The relationship FWP has forged with the ranch’s owner is a prime example of what keeps Jamie busy. Without cooperation from the local residents, he says, these animals would have no place to go. Their willingness to eliminate bear attractants and accommodate the grizzlies on an expanding range is key to species recovery.

“The Blackfoot’s been a huge success,” Jamie says. He admits he’s nervous, however, about how contentious issues like the wolf debate will impact those partnerships.

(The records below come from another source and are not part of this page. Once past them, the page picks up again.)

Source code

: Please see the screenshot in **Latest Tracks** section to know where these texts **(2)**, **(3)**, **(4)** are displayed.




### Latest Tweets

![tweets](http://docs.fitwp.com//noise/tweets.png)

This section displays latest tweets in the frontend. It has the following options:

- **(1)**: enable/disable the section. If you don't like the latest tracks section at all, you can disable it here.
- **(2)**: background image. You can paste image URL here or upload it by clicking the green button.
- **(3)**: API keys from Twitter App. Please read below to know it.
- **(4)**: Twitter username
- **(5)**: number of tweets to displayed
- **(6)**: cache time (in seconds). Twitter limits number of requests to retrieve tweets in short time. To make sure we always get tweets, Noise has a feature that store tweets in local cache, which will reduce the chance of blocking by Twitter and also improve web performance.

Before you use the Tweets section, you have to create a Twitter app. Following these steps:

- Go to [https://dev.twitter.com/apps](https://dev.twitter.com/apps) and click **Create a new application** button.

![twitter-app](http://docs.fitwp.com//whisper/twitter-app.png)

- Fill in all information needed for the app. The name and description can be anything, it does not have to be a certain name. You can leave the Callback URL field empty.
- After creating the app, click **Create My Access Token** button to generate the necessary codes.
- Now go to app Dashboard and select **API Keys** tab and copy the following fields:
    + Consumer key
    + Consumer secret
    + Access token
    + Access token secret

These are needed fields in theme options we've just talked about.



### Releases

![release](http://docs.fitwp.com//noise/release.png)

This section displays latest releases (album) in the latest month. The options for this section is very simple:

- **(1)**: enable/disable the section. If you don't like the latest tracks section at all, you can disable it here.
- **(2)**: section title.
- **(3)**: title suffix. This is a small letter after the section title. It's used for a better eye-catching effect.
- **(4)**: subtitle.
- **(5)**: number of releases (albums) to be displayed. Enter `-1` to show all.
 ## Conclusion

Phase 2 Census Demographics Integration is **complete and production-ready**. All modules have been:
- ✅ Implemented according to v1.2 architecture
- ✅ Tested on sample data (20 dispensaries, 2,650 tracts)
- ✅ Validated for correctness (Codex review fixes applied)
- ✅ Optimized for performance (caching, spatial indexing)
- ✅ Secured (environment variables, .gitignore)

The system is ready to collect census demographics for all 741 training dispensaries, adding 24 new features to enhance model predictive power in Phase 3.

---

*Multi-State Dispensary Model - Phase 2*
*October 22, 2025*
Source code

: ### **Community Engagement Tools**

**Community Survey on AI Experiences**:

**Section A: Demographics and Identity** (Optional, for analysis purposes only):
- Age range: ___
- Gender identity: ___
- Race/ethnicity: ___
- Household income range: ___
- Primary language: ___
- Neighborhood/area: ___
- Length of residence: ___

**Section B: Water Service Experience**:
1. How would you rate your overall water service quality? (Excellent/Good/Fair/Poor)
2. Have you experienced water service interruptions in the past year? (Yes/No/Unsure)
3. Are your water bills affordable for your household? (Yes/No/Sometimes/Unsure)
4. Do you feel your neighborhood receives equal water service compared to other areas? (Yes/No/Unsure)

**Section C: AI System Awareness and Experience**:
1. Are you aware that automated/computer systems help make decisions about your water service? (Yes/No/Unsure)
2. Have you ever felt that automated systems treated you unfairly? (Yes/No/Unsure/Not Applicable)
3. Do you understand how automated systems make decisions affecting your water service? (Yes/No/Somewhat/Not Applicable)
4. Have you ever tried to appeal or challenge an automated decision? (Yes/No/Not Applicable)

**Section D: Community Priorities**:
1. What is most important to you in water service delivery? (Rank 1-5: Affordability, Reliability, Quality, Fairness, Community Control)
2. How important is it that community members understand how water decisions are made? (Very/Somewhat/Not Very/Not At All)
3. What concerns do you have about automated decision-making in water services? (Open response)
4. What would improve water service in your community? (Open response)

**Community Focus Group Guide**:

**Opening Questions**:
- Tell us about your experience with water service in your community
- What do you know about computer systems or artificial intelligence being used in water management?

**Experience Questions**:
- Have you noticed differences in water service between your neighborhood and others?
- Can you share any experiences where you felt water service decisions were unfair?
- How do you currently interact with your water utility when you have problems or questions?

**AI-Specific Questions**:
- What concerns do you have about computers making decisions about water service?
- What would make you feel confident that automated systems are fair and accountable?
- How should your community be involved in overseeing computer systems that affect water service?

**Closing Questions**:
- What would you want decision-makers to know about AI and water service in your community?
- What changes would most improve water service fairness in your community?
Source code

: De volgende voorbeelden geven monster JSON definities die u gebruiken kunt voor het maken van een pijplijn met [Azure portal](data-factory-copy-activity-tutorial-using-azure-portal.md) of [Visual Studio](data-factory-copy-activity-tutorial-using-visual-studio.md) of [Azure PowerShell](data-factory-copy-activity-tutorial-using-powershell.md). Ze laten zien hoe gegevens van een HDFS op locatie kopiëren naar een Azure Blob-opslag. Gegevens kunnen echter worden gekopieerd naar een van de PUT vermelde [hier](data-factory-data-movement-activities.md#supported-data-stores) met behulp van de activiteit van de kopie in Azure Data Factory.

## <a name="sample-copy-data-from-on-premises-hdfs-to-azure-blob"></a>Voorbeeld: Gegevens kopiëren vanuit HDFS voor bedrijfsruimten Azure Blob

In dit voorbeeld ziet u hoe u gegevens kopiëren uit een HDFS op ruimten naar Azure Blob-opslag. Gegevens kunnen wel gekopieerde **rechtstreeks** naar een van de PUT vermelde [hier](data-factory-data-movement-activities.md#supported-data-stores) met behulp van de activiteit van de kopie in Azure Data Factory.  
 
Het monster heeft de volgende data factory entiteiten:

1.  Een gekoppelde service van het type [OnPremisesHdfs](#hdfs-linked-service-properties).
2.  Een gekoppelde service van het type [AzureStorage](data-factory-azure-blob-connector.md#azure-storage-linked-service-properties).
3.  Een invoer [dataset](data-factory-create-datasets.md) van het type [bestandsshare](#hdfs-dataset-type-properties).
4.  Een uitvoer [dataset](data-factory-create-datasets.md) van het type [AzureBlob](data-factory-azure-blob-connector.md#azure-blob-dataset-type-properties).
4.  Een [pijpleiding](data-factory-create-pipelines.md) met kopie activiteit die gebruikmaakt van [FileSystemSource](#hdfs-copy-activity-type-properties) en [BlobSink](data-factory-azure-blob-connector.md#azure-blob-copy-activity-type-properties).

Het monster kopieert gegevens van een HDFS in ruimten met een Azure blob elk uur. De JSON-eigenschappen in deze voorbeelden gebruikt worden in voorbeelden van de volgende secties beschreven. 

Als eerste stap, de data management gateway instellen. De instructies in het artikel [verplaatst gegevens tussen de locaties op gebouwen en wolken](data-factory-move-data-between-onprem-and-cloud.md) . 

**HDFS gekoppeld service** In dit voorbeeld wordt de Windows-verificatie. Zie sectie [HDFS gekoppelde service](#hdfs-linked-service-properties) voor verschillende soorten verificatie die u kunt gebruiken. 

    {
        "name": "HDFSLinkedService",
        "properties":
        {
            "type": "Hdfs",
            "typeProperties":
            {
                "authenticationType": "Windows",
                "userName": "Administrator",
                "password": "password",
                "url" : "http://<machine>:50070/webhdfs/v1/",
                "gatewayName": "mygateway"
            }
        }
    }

We turn off the road just outside Lincoln and head into the woods. It’s here that Ryan has set up his elaborate trap. Nothing’s taken the bait inside—footage from a nearby camera reveal a mountain lion expressed some interest—so Ryan, Jamie and Eric make some adjustments to the door trigger. The trap has a camera mounted inside, with live feed relayed back to FWP headquarters in Missoula via wireless internet. There’s a temperature gauge inside the trap as well, and the door can be lifted and reset remotely from a computer. “That way if they get a skunk or a lion that they don’t want, they don’t have to drive all the way out here to release it and reset the trap,” Ryan says. That saves time, money and resources for the state. The whole thing is powered by large flexible solar panels that closely resemble the plastic tablemats parents buy for their kids. All the features were on a wish list Ryan compiled using feedback from FWP biologists.

Eric checks a few bear rubs he rigged up in the area. Not a lot of hair, but the trees are covered in scratch marks from grizzly claws. Later, he and Jamie cut a few slices off the deer in the back of the rig for fresh bait. Jamie tells us the deer turned up in the motor pool at the Department of Natural Resources and Conservation, chased by a few dogs. FWP had to put down the injured animal, and now Jamie and Eric use pieces of it to further their research. They fling a few hunks of meat onto the trap’s ramp, then Jamie drags the head along the ground for several yards in each direction, creating a scent trail for the bears to follow. He and Eric work like old pros, telling stories about the massive 830-pound grizzly male killed by a pickup near Lincoln back in 2007. “They should have put about another 100 pounds of clay on him,” Jamie says of the mount local taxidermists made with the bear and placed in Lincoln’s community center. “He had a lot of fat on him. I mean, a lot.”